Build a small golden dataset: 50–200 real user questions paired with the document IDs that should be retrieved and the facts the answer must include. Track:

  • Recall@k — did the correct chunk appear in the top k results?
  • MRR (mean reciprocal rank) — how high was the first relevant hit?
  • Answer faithfulness — does the generated text match the retrieved passages? (LLM-as-judge or human rubric)
  • Latency p95 — embed + search + rerank + generation end to end

Log every query, retrieved chunk IDs, and final answer in production. When users thumbs-down a response, you can replay the retrieval trace and see whether search or generation failed.

RAG vs alternatives

Fine-tuning teaches style and task format; it is a poor substitute for volatile facts. Long-context stuffing works for small corpora that fit in one prompt but gets expensive and slow as documents grow. Tool use / APIs beat RAG when answers require live computation (balances, inventory counts) rather than prose in documents.

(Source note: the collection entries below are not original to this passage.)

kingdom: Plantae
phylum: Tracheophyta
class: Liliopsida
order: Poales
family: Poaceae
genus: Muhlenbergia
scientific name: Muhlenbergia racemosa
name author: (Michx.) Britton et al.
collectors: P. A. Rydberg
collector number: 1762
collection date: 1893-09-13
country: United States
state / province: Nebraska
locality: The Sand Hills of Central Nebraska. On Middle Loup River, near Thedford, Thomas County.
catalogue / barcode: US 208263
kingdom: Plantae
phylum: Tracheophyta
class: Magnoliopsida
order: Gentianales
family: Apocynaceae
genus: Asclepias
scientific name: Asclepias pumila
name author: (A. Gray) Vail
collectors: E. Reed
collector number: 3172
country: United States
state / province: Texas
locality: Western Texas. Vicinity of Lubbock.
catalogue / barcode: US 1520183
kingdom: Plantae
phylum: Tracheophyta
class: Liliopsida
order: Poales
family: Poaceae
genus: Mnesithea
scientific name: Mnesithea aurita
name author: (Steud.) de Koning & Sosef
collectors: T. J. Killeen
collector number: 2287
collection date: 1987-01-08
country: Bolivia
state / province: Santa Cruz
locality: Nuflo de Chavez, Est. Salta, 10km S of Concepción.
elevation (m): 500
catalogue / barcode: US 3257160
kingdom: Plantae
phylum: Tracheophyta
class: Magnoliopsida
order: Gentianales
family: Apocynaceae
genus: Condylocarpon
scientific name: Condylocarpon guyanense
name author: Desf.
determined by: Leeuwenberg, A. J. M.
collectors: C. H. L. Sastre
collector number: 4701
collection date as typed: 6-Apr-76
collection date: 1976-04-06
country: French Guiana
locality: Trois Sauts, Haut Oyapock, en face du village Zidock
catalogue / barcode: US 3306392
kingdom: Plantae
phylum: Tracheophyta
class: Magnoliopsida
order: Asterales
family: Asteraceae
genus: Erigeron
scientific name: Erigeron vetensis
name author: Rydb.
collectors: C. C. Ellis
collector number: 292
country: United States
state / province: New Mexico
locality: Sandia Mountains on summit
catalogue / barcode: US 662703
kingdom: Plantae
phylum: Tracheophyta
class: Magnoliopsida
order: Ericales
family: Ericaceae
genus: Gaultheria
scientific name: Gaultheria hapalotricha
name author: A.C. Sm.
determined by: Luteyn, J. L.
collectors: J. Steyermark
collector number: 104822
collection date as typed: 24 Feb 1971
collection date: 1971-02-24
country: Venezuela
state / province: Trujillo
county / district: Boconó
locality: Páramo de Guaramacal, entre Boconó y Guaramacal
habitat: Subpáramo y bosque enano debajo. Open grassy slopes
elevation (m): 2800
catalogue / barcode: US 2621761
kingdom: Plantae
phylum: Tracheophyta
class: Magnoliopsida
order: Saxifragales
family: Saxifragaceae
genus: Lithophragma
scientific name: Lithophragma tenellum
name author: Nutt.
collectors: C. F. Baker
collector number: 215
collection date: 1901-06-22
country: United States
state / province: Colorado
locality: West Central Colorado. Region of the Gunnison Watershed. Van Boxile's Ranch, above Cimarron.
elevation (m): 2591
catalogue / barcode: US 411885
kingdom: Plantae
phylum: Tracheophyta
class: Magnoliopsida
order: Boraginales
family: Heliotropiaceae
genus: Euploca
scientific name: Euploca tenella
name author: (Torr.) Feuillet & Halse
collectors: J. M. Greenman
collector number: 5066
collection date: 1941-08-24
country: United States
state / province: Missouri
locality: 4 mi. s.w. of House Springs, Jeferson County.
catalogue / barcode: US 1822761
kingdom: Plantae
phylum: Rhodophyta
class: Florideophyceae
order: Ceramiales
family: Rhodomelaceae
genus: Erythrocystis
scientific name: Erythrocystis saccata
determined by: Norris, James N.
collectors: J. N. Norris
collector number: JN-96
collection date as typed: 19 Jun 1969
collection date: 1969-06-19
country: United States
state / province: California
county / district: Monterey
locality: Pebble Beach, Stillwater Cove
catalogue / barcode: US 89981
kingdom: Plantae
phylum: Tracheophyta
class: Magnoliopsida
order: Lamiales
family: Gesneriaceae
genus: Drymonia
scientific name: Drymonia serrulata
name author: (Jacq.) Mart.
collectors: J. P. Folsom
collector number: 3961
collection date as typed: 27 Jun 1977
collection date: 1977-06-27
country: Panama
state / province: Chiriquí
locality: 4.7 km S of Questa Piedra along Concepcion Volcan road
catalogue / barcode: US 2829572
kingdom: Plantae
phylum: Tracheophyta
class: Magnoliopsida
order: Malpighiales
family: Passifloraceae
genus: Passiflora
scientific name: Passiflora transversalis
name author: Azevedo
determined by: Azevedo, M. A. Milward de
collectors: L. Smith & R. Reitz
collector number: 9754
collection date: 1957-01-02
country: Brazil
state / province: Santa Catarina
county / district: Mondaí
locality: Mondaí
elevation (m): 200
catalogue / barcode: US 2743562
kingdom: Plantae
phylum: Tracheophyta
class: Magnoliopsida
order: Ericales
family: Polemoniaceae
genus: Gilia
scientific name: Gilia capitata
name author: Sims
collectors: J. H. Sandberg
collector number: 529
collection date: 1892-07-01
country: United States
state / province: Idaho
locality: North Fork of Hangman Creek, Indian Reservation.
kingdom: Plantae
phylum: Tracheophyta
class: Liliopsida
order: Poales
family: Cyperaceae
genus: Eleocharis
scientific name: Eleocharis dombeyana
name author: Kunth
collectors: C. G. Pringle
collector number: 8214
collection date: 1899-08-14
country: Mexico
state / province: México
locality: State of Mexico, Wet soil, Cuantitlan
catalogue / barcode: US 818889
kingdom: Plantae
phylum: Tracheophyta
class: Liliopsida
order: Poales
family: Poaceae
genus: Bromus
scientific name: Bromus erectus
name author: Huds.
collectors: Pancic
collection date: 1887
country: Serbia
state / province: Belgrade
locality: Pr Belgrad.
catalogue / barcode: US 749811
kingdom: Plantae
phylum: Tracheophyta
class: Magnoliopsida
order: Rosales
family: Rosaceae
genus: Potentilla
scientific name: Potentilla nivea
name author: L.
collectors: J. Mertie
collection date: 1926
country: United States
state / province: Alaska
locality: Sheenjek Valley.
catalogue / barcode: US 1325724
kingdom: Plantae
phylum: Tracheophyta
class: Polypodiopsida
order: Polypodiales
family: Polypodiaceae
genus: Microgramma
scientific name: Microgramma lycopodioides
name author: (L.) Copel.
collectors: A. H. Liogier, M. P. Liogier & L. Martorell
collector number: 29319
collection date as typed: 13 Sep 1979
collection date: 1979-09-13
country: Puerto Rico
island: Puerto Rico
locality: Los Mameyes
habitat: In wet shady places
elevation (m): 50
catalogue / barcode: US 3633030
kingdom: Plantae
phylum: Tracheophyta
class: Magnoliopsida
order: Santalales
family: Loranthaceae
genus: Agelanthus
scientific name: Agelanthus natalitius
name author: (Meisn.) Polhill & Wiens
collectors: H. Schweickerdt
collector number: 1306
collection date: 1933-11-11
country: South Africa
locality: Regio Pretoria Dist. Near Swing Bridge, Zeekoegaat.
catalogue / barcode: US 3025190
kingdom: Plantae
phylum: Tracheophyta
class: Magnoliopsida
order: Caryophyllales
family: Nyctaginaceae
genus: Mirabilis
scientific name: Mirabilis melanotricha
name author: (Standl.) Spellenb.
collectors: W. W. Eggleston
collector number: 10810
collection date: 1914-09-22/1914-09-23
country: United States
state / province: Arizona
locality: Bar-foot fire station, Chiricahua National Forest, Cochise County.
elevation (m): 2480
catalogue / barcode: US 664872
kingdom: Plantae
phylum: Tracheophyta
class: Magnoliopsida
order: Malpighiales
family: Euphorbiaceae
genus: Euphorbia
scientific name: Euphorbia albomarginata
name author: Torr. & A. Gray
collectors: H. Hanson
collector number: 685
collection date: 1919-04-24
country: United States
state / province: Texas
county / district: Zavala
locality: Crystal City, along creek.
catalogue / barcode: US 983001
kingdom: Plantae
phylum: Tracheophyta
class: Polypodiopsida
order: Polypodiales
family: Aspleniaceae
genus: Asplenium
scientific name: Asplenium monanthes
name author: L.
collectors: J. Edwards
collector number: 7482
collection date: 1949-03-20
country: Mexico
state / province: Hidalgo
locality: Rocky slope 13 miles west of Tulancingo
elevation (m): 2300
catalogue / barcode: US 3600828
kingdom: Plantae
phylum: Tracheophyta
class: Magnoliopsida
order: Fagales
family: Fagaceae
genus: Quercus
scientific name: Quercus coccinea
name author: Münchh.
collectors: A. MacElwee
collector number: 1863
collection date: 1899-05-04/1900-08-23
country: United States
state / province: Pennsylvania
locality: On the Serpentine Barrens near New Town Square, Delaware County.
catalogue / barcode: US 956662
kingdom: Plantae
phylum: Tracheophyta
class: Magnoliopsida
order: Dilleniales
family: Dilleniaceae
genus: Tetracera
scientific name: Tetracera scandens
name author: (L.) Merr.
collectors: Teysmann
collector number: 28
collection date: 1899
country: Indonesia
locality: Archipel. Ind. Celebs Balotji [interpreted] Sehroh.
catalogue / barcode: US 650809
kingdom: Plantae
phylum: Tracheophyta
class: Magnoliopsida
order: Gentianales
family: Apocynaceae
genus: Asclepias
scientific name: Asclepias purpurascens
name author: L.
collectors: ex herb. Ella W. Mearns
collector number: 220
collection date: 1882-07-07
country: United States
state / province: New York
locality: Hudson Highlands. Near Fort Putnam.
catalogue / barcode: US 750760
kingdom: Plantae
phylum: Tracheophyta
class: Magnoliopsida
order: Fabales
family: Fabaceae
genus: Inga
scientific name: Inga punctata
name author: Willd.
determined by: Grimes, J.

Most teams combine approaches: RAG for documentation, function calling for live data, and fine-tuning only for consistent tone or structured output formats.

Minimal viable RAG stack

For a first prototype you do not need a microservices maze:

  1. Parse markdown/HTML into heading-aware chunks.
  2. Embed with a hosted embedding API; store vectors in pgvector or a managed vector DB.
  3. On query: embed, top-5 search, stuff chunks into a GPT/Claude prompt with citation instructions.
  4. Ship to five internal users; collect failure cases; iterate chunk size and k before optimizing latency.

The hard part is not wiring the API calls — it is curating documents, chunking well, and measuring whether the right evidence shows up. Invest there first.